Eleanor Rigby (…jiggy with it at last!)

…with blur for a head. Torrents churn beneath the architecture, which has become a neutral word for me, and denotes all this scaffolding crashing down around my bare ankles. One pill wakes my ass up and sets me to thinking. Donald Knuth, The Art of Computer Programming, Vol I II III IV. I’m trying to accept everyone for who they are, and not for what I feel they could be if they weren’t so damned stupid. Poems are no different than eating, sleeping, discarding of waste by-products (shit, piss, but not semen, semen isn’t waste).

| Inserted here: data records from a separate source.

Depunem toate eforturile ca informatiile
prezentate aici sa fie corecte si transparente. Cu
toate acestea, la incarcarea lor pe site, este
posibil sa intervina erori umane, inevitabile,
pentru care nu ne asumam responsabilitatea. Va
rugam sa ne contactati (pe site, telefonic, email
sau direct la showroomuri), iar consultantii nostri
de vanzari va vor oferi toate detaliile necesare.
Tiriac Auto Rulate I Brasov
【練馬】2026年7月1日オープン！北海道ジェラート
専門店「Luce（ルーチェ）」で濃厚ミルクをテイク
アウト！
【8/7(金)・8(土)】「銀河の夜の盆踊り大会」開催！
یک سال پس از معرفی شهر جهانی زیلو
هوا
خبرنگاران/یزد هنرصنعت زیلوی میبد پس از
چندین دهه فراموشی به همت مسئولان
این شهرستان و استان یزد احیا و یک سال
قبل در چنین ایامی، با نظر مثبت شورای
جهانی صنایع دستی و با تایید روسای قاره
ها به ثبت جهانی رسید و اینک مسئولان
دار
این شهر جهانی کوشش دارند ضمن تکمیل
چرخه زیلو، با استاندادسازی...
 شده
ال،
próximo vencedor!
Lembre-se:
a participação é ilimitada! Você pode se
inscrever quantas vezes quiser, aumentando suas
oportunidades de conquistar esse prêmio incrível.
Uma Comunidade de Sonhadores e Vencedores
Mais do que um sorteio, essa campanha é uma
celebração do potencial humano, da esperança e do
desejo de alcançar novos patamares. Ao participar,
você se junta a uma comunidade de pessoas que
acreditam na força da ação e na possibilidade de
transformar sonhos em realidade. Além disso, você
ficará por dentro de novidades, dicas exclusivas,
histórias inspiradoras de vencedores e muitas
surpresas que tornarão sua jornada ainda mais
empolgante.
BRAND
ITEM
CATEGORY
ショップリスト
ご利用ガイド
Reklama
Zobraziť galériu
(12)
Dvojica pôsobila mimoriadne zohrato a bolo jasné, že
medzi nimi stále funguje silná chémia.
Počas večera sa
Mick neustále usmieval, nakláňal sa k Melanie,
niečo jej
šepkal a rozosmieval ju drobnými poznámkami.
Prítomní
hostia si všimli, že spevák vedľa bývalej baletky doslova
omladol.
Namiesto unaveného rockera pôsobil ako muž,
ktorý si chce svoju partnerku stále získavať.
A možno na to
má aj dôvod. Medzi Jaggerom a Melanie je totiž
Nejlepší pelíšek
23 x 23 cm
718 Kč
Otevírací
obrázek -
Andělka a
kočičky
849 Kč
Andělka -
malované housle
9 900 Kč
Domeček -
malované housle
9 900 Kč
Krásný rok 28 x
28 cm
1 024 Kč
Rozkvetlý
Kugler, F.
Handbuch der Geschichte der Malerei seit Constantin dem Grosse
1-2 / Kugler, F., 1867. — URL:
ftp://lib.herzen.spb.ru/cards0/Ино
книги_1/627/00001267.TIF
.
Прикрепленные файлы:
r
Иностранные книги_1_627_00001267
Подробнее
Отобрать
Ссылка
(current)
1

I save them in a jar behind the door, Eleanor Rigby! I’ve never understood their precocity. But for the most part I feel that my life has passed beneath streetlamps, somewhere in the menagerie mash-up of Lorain’s drunk streets, mistaken by passersby for a girl because my hair is long, because I stumble blurting poetry or I stumble bleeding pictures. I think the males’ heads fill up with nitrous oxide at age 13, and don’t deflate until they’re 30. No doubt, this can be deconstructed. Flies on a rail. The flood of flower rouge, of funky latitudes engaging jasmine sacrilige, jiggy with it at last! The work of the Damned…

December 13, 2006

They have their mother in their pockets

The screen burns my eyes out, so now I can see
the true nature of in-itself, which is Mary
and the kids flutter at the edges of their world.
They have their mother in their pockets, in Iraq,

where hungry Americans eat history. All told,
code is obsessive with maps, even when girls
grow into and out of unbounded crags. In fact,
the kids soak up any drop of pressure they can,

and Mary just hates herself most of the time. Back
of the mouth and through a rough void, the shellac
hardens, and kids grow into and out of their world.
Even if I’m blind, I still drown, just like you.

Movies run backwards, movies we unfurled.
The film on my eyes is where we’re all trapped.